La salud de la democracia la define su capacidad para controlarse a sí misma, esa ha de ser su natural transparencia y la primera puesta en escena de su verdadera naturaleza, y cuando hablo de ella lo hago de aquellos que la llenan de contenido: ciudadanos, gobiernos, partidos políticos e instituciones, a ellos se les debe exigir un comportamiento exquisito en sus actos públicos y privados, al extremo de ser castigados con penas más duras los delitos que cometan en el desempeño de su mandato. 
Así debería ser, sin embargo, no lo es, y esa fatal carencia debilita este magnífico sistema al extremo de hacerlo parecer cómplice de sus sucios manejos.

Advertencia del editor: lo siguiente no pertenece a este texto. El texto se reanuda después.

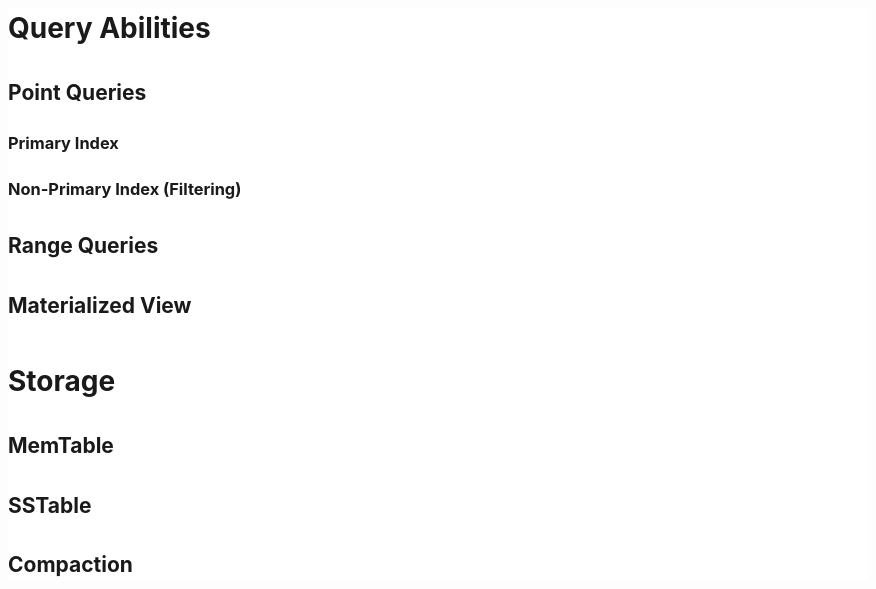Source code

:# Query Abilities

## Point Queries

### Primary Index

### Non-Primary Index (Filtering)

## Range Queries

## Materialized View

# Storage

## MemTable

## SSTable

## Compaction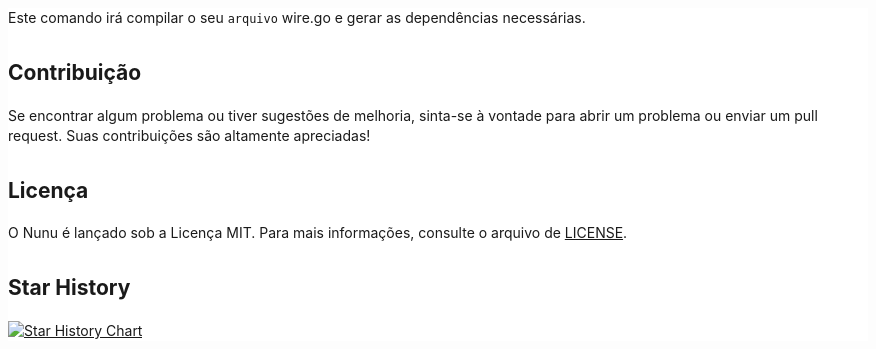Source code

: Este comando irá compilar o seu `arquivo` wire.go e gerar as dependências necessárias.

## Contribuição

Se encontrar algum problema ou tiver sugestões de melhoria, sinta-se à vontade para abrir um problema ou enviar um pull request. Suas contribuições são altamente apreciadas!

## Licença

O Nunu é lançado sob a Licença MIT. Para mais informações, consulte o arquivo de [LICENSE](LICENSE).

## Star History

[![Star History Chart](https://api.star-history.com/svg?repos=go-nunu/nunu&type=Date)](https://star-history.com/#go-nunu/nunu&Date)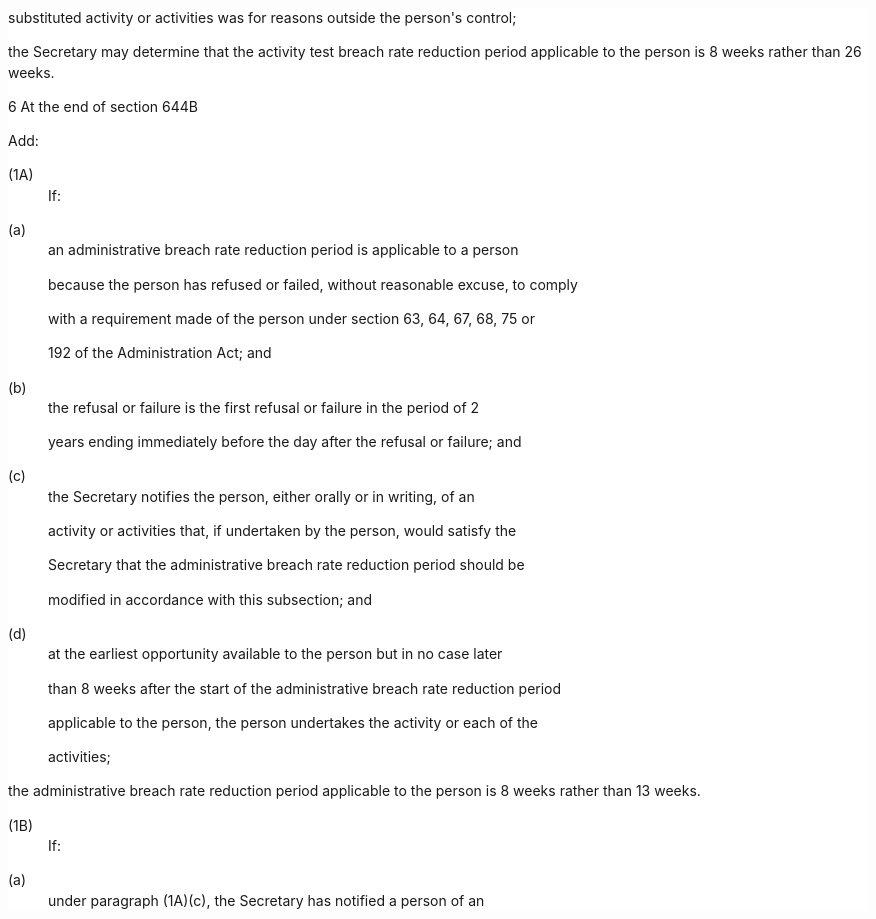 substituted activity or activities was for reasons outside the person's control;

</dd>

</dl></dl></dl>

the Secretary may determine that the activity test breach rate reduction period applicable to the person is 8 weeks rather than 26 weeks.

6  At the end of section&#160;644B

Add:

<dl compact=""><dl compact="">

<dt>(1A)</dt><dd>If:

</dd> </dl></dl>

<dl compact=""><dl compact=""><dl compact="">

<dt>(a)</dt><dd>an administrative breach rate reduction period is applicable to a person

because the person has refused or failed, without reasonable excuse, to comply

with a requirement made of the person under section&#160;63, 64, 67, 68, 75 or

192 of the Administration Act; and</dd>

<dt>(b)</dt><dd>the refusal or failure is the first refusal or failure in the period of 2

years ending immediately before the day after the refusal or failure; and</dd>

<dt>(c)</dt><dd>the Secretary notifies the person, either orally or in writing, of an

activity or activities that, if undertaken by the person, would satisfy the

Secretary that the administrative breach rate reduction period should be

modified in accordance with this subsection; and</dd>

<dt>(d)</dt><dd>at the earliest opportunity available to the person but in no case later

than 8 weeks after the start of the administrative breach rate reduction period

applicable to the person, the person undertakes the activity or each of the

activities;

</dd>

</dl></dl></dl>

the administrative breach rate reduction period applicable to the person is 8 weeks rather than 13 weeks.

<dl compact=""><dl compact="">

<dt>(1B)</dt><dd>If:

</dd> </dl></dl>

<dl compact=""><dl compact=""><dl compact="">

<dt>(a)</dt><dd>under paragraph&#160;(1A)(c), the Secretary has notified a person of an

Esta afirmación podría parecer una exageración, es más, debería serlo, pero por desgracia no es sino una elemental advertencia en un mar de atrocidades antidemocráticas cometidas por supuestos demócratas. 
No hay día en que no se descubra una corruptela o una indignidad que debería llenar de oprobio y vergüenza a alguno de nuestros representantes públicos. Pero aún duele más comprobar la tibia respuesta que se da a esos actos, castigados con penas irrisorias a las que burlan con toda suerte de subterfugios legales.
Y si ingresan en prisión se les dispensa un trato de privilegio que vulnera la elemental igualdad y ofende al sistema, tanto que no queda sino concluir que nuestra democracia no es un sistema de libertades públicas sino la ruin coartada de públicos delincuentes.